**RECORDS SUPPLIED**.
────────────────

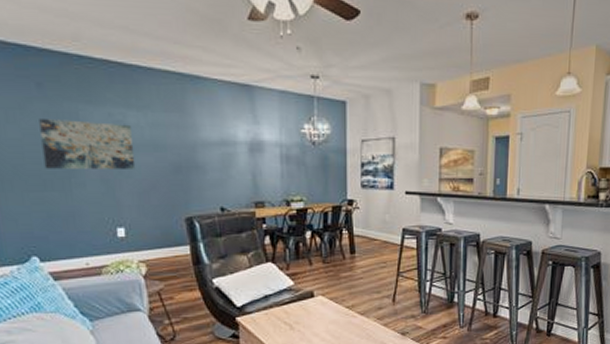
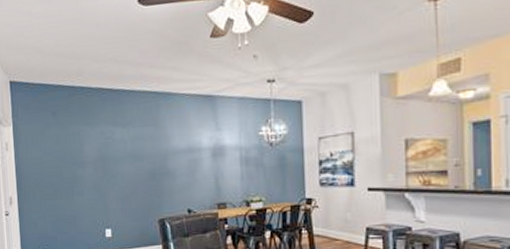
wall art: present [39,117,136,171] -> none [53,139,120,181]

────────────────

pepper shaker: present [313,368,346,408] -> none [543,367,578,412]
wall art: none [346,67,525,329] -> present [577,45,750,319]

────────────────

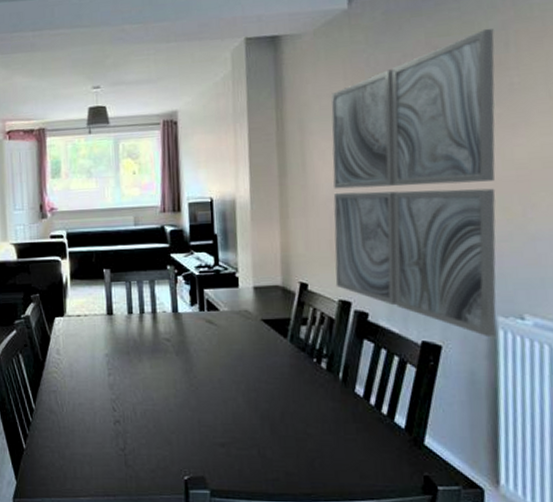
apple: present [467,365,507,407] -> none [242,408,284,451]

────────────────

**TASK PROMPT**.
Going through the records above, count the lines that hold the string "wall" and give only the total.

**EXERCISE RESPONSE**.
2